30 miles away was camp Evans. It was built in 1912, the same year as the infamous Radio Act of 1912. A Radio World article in 1913 made the comment:
"Good progress is being made with the Construction of the high-power stations which, when completed, will add enormously to the public facilities for the use of Transatlantic wireless telegraphy. The Clifden-Glace Bay service, which, since 1908, has been in regular continuous communication, day and night, carrying commercial, public, and press messages, has hitherto been the only service in existence affording direct wireless communication between the Eastern and Western hemispheres."
I take this to mean that in some sense during construction that the Belmar station was intended to have some civilian and possibly commercial use. These original Camp Evans buildings were built by a contractor, J.G. White Engineering Corp and were hired by the American Marconi Co. Construction went on between 1912 and 1914 as part of Guglielmo Marconi's original wireless network. It was duplexed with his New Brunswick station 30 miles away. A telegraph operator in Wall keyed the New Brunswick transmitter, 32 miles to the northwest, through a land line.

The US Navy took over the entire facility at the start of WWI. Some sources give this as 1912, others as 1915, and still yet others at 1917. The 1912 date is doubtful as construction was not yet completed. 1915 is more likely but I lean toward the 1917 date. The reason is that most sources line thsi up with the arrival of Dr. Albert Hoyt Taylor as the new man in charge as . Hoyt was head of the Physics Department, University of North Dakota until February 1917. In March he was made a Lieutenant in the Naval reserve and at the outbreak of war, Director, Naval Communications in Washington, DC. Only after leaving DC that October did he take over Belmar.

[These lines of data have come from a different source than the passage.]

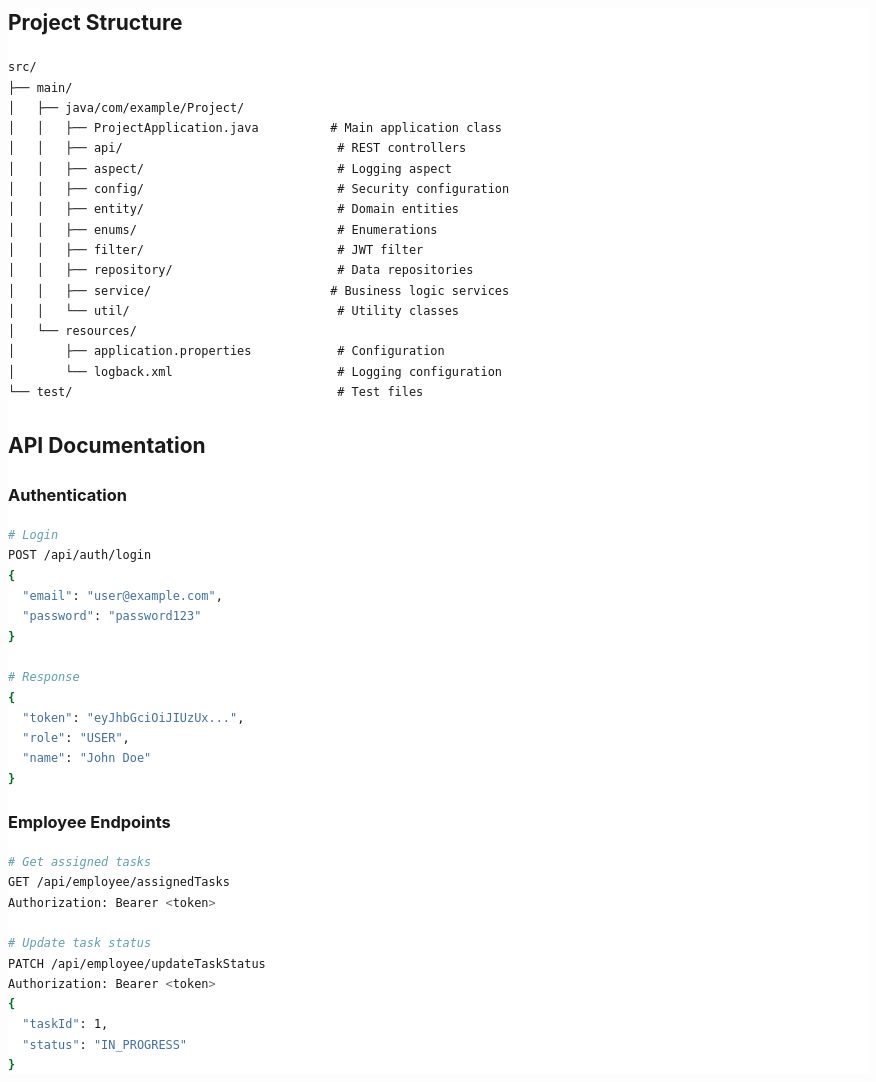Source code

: ## Project Structure

```
src/
├── main/
│   ├── java/com/example/Project/
│   │   ├── ProjectApplication.java          # Main application class
│   │   ├── api/                              # REST controllers
│   │   ├── aspect/                           # Logging aspect
│   │   ├── config/                           # Security configuration
│   │   ├── entity/                           # Domain entities
│   │   ├── enums/                            # Enumerations
│   │   ├── filter/                           # JWT filter
│   │   ├── repository/                       # Data repositories
│   │   ├── service/                         # Business logic services
│   │   └── util/                             # Utility classes
│   └── resources/
│       ├── application.properties            # Configuration
│       └── logback.xml                       # Logging configuration
└── test/                                     # Test files
```

## API Documentation

### Authentication

```bash
# Login
POST /api/auth/login
{
  "email": "user@example.com",
  "password": "password123"
}

# Response
{
  "token": "eyJhbGciOiJIUzUx...",
  "role": "USER",
  "name": "John Doe"
}
```

### Employee Endpoints

```bash
# Get assigned tasks
GET /api/employee/assignedTasks
Authorization: Bearer <token>

# Update task status
PATCH /api/employee/updateTaskStatus
Authorization: Bearer <token>
{
  "taskId": 1,
  "status": "IN_PROGRESS"
}
```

He stayed in Belmar until he moved to the Naval Air Station in Norfolk in 1918. After leaving Belmar he moved on to experimenting full time with radar. In August 15, 1945 the Daily News would list Dr. Taylor among the "Scientific Pioneers" responsible for radar, in an article with a photo from Camp Evans and a photo of Dr. Taylor at the Naval Research Laboratory. Throughout all of this the Belmar station continued to send and receive wireless messages. More here.
At the end of the war, the Navy returned the property to the Marconi Co. who continued Wireless operations. But in October 1919 GE bought out the Marconi Co. and created RCA. This while the end of the Naval monopoly on transatlantic wireless communication, at least (in their view) transferred it from the hands of a British company to an American one. Marconi himself also had fascist ties that made them nervous.

But ultimately RCA sold the Wall site in 1924. As they consolidated thieir transatlantic wireless stations the new Riverhead Receiver Station on Long Island became the center of opperations. Belmar was already a decade old. the property was sold in 1925 to the Monmouth County Pleasure Seeker's Club who had some kind fo weird connection to Arthur H. Bell and the Ku Klux Klan. In 1936 the Young People's Association for the Propagation of the Gospel bought it.

In an ironic twist, the U.S. Army purchased the land in 1941 to revert to military use focusing on research in WWII. This included most famously, Project Paperclip.